** PASSAGE FOR REVIEW **
________________________

Phase 2: Establish which retailers have PEPPOL endpoints. Not all Swiss retailers are PEPPOL participants yet. Check the PEPPOL participant directory for each retailer's buyer identifier. For those not yet on PEPPOL, ZUGFeRD via email or a shared portal may be an intermediate option.
Phase 3: Build or procure a PEPPOL-capable invoicing tool. If your ERP does not support PEPPOL output natively, you need a middleware or conversion layer. Evaluate this against the actual data complexity of your retail invoices — if you have GTINs, weight-based pricing, promotional allowances, and multi-line despatch references all on a single invoice, a generic PEPPOL generator may need significant customisation.
Phase 4: Test with actual invoice data. Run your most complex invoices — promotions, variable weight items, credit notes, mixed-rate VAT — through the new pipeline in the retailer's test environment. Do not test only with simple clean invoices. The edge cases are where EDI-to-PEPPOL migrations typically break.
Phase 5: Run parallel for a period. Keep your EDI connection live while you validate PEPPOL invoices alongside it. Only switch off EDI once you have confidence that every invoice type you generate produces a valid, accepted PEPPOL document on the retailer's side.
Promotional allowances and charges
Swiss retail invoicing frequently includes promotional allowances — discounts applied to invoices when a supplier participates in a retailer's promotional programme. In EDIFACT, these are carried in ALC (Allowance or Charge) segments. In PEPPOL BIS Billing 3.0, they map to AllowanceCharge elements at line item or document level.
The common mistake in migration is to fold allowances into line-item prices rather than representing them as explicit allowance fields. This produces invoices where the unit price already reflects the promotional rate rather than showing the list price with a discount — which breaks the retailer's margin analysis and makes auditing promotional spend much harder. Keep allowances as explicit fields, matching the structure of your EDI messages.

________________________

(Bounding box coordinate data)
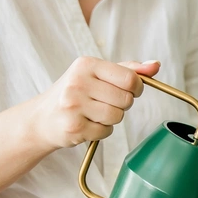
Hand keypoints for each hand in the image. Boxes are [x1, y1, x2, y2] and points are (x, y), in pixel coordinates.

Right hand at [28, 57, 160, 151]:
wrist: (42, 118)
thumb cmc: (75, 93)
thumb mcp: (97, 74)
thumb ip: (128, 69)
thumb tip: (155, 66)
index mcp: (86, 64)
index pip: (129, 78)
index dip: (137, 88)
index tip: (130, 90)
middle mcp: (78, 83)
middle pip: (126, 99)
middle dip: (122, 104)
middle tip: (105, 102)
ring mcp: (74, 106)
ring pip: (117, 116)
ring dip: (112, 119)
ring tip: (94, 113)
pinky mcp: (74, 127)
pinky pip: (106, 132)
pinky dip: (102, 131)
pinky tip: (87, 124)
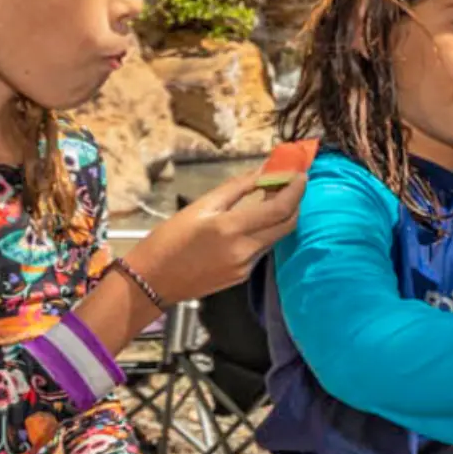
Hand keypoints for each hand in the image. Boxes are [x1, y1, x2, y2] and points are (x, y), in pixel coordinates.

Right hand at [124, 169, 305, 304]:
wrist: (151, 281)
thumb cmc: (169, 239)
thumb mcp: (199, 207)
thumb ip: (236, 188)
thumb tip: (262, 172)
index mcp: (231, 228)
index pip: (279, 208)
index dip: (296, 190)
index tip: (301, 175)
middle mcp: (245, 249)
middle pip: (287, 224)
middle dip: (295, 202)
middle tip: (290, 184)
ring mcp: (246, 266)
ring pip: (276, 237)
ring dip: (281, 217)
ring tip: (272, 197)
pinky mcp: (243, 276)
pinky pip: (263, 249)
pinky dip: (266, 232)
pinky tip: (256, 221)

________________________

** WHAT YOU HAVE TO DO **
Continue the guide on moving Swiss retail invoicing from EDI to PEPPOL, starting after its last sentence.

** TASK RESULT **
Despatch advice and goods receipt linking
In a full EDI supply chain, invoices reference the DESADV (despatch advice) message that was sent when goods were shipped. This link allows three-way matching on the retailer's side: purchase order, despatch advice, invoice.
PEPPOL BIS Billing 3.0 supports a DespatchDocumentReference field on the invoice. If your current EDI invoices reference the DESADV number, preserve this reference in the PEPPOL migration. Retailers whose matching systems rely on this reference will see exception rates spike if invoices suddenly arrive without it, even if everything else about the invoice is correct.
What is not changing
The underlying commercial logic of retail invoicing does not change when the format changes. GTINs are still GTINs. Allowances are still allowances. VAT is still VAT. The migration from EDI to PEPPOL is primarily a technical translation exercise — the data exists in both systems, it just needs to move to different field positions with different encoding.
The projects that go well are the ones that start with the data, not the technology. Map every field in your current EDIFACT INVOIC against the PEPPOL BIS schema before you write a line of code. Identify the fields that have direct equivalents, the ones that need transformation, and the ones that have no equivalent and may need to be dropped or moved to a note field. That mapping exercise, done properly, tells you how complex the migration will actually be — and it is almost always less complex than people initially fear.